Die Uhr war vom 5. Mai bis zum 20. September 2022 in der Sonderausstellung „Er gehört zu mir. Muslimische Lebenswelten in Deutschland“ zu sehen, die das Westfälische Museum für religiöse Kultur „Religio“ in Telgte gezeigt hat.

 

Babywecker mit Datumsanzeige

Junghans, Schramberg, um 1900, Inv. 12-2405

Wecker wie dieser waren seit etwa 1900 in jedem Haushalt zu finden – auch bei den Ärmsten der Armen. Diese „Störenfriede“ verkörperten wie kein anderer Uhrentyp den tiefen Eingriff der Taktung der modernen Welt in den „natürlichen“ Lebensrhythmus. Erst jetzt, im Zeitalter des Smartphones, beginnen sie allmählich aus dem Alltag zu verschwinden.

Als es den Machern einer Ausstellung zum Thema Zeit in der Kunst darum ging, den immensen Einfluss der Beschleunigung und Taktung auf das menschliche Leben im 20. Jahrhundert zu zeigen, durften diese Uhren nicht fehlen. Das Bad Homburger Museum Sinclair-Haus präsentierte vom 26. September 2021 bis 6. Februar 2022 in „Tempo! Alle Zeit der Welt“ präsentierte ein Potpourri von etwa einem Dutzend Weckern aus dem Deutschen Uhrenmuseum. In Form und Material waren sie typisch für die verschiedenen Stilepochen des vergangenen Jahrhunderts.

 

Kuckucksuhr zur Erinnerung an den Krieg 1870

Werk signiert F. I. Wehrle, Schwarzwald, 1870er Jahre, Inv. 2015-075

Die außergewöhnliche Kuckucksuhr zeigt neben dem badischen Wappen den Schriftzug “Zum Andenken 1870”. In jenem Jahr fand der deutsch-französische Krieg statt, auf den auch einige Motive der Schnitzerei bezugnehmen (Kanonen, Standarten, Trommeln).

Die Uhr gehört zu einem Dutzend Kuckucksuhren aus der Zeit von etwa 1800 bis heute, die bis 29. Januar 2023 in der unterhaltsamen Ausstellung über „Tierische Musik“ im renommierten Musée de la Musique in Paris zu sehen waren.

Die Leihgaben in der Pariser Ausstellung zeigten einen Querschnitt durch die Geschichte der Kuckucksuhr.

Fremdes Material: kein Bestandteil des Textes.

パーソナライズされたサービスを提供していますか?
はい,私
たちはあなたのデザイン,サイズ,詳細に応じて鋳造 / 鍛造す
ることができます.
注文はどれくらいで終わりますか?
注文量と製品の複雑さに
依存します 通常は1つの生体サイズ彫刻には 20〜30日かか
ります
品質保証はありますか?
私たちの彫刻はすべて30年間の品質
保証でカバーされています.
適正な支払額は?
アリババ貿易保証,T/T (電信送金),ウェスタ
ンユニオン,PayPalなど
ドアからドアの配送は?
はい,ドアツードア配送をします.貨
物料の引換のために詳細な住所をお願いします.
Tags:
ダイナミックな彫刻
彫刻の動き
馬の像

„Musicanimale. Le grand bestiare sonore“ ging den Lauten von Tieren nach, die von jeher die Komponisten fasziniert haben. Aber auch die Tatsache, dass durch die Eingriffe des Menschen die ursprüngliche Soundkulisse der Natur zu verschwinden droht, war ein weiterer Schwerpunkt der Ausstellung.

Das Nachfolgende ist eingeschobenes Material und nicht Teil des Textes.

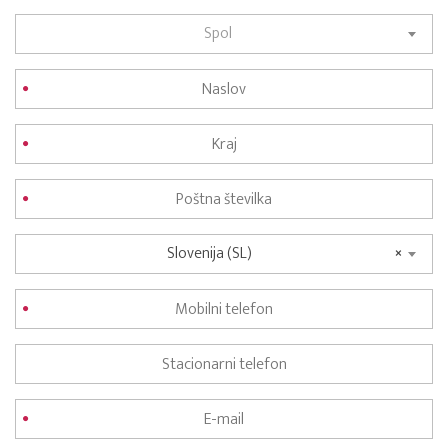
Spol
Slovenija (SL)
×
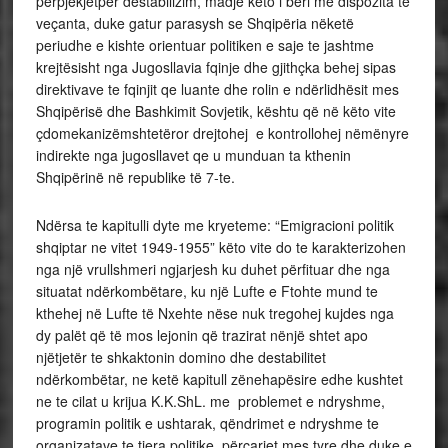
përpjekjetpër destabilizim, madje këto i beri me dispozita te
veçanta, duke gatur parasysh se Shqipëria nëketë
periudhe e kishte orientuar politiken e saje te jashtme
krejtësisht nga Jugosllavia fqinje dhe gjithçka behej sipas
direktivave te fqinjit qe luante dhe rolin e ndërlidhësit mes
Shqipërisë dhe Bashkimit Sovjetik, kështu që në këto vite
çdomekanizëmshtetëror drejtohej e kontrollohej nëmënyre
indirekte nga jugosllavet qe u munduan ta kthenin
Shqipërinë në republike të 7-te.
Ndërsa te kapitulli dyte me kryeteme: “Emigracioni politik
shqiptar ne vitet 1949-1955” këto vite do te karakterizohen
nga një vrullshmeri ngjarjesh ku duhet përfituar dhe nga
situatat ndërkombëtare, ku një Lufte e Ftohte mund te
kthehej në Lufte të Nxehte nëse nuk tregohej kujdes nga
dy palët që të mos lejonin që trazirat nënjë shtet apo
njëtjetër te shkaktonin domino dhe destabilitet
ndërkombëtar, ne ketë kapitull zënehapësire edhe kushtet
ne te cilat u krijua K.K.ShL. me problemet e ndryshme,
programin politik e ushtarak, qëndrimet e ndryshme te
organizatave te tjera politike, përçarjet mes tyre dhe duke e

Wer möchte, kann die bebilderte Broschüre (auf französisch) hier neben dem Flyer und weiteren Informationen für den Besuch herunterladen. Auch der Ausstellungskatalog ist wirklich sehr schön gestaltet.

 

Große „Reichs-Kolonial-Uhr“

Badische Uhrenfabrik, Furtwangen, um 1905, Inv. 16-0818

Die Uhr bringt die Kolonialpolitik des Deutschen Kaiserreichs auf den Punkt. Denn die Inschrift „Kein Sonnenuntergang in unserem Reich“ verweist auf die Idee eines weltumspannenden Kolonialreichs. Das Bildprogramm zeigt das aggressive Wesen dieses Expansionsstrebens. 1898 rechtfertigte Kaiser Wilhelm II. die massive Aufrüstung der Marine mit dem Ausspruch, der sich ebenfalls auf der Uhr findet: „Unsere Zukunft liegt auf dem Wasser.“

Weltzeitanzeige der Uhr

Auf der damals neuartigen Weltzeitanzeige konnte man neben der Mitteleuropäischen Zeit zudem auch alle Ortszeiten in den deutschen Kolonien ablesen.

Gerne haben wir dem Wunsch des Freiburger Augustinermuseums entsprochen, die Uhr auch für eine längere Laufzeit auszuleihen, da wir das die Ausstellung „Freiburg und Kolonialismus: Gestern? Heute“ als besonders wichtig erachten. Denn Deutschland und seine Kolonien – noch vor wenigen Jahren war das kein Thema. Doch jetzt wird im Zusammenhang der Diskussionen über den alltäglichen Rassismus die Frage gestellt, wie sich Deutschland zu seiner Verantwortung für die Verbrechen in der Kolonialzeit stellt. Die sehenswerte Ausstellung im Freiburger Augustinermuseum läuft noch bis zum 11. Juni 2023.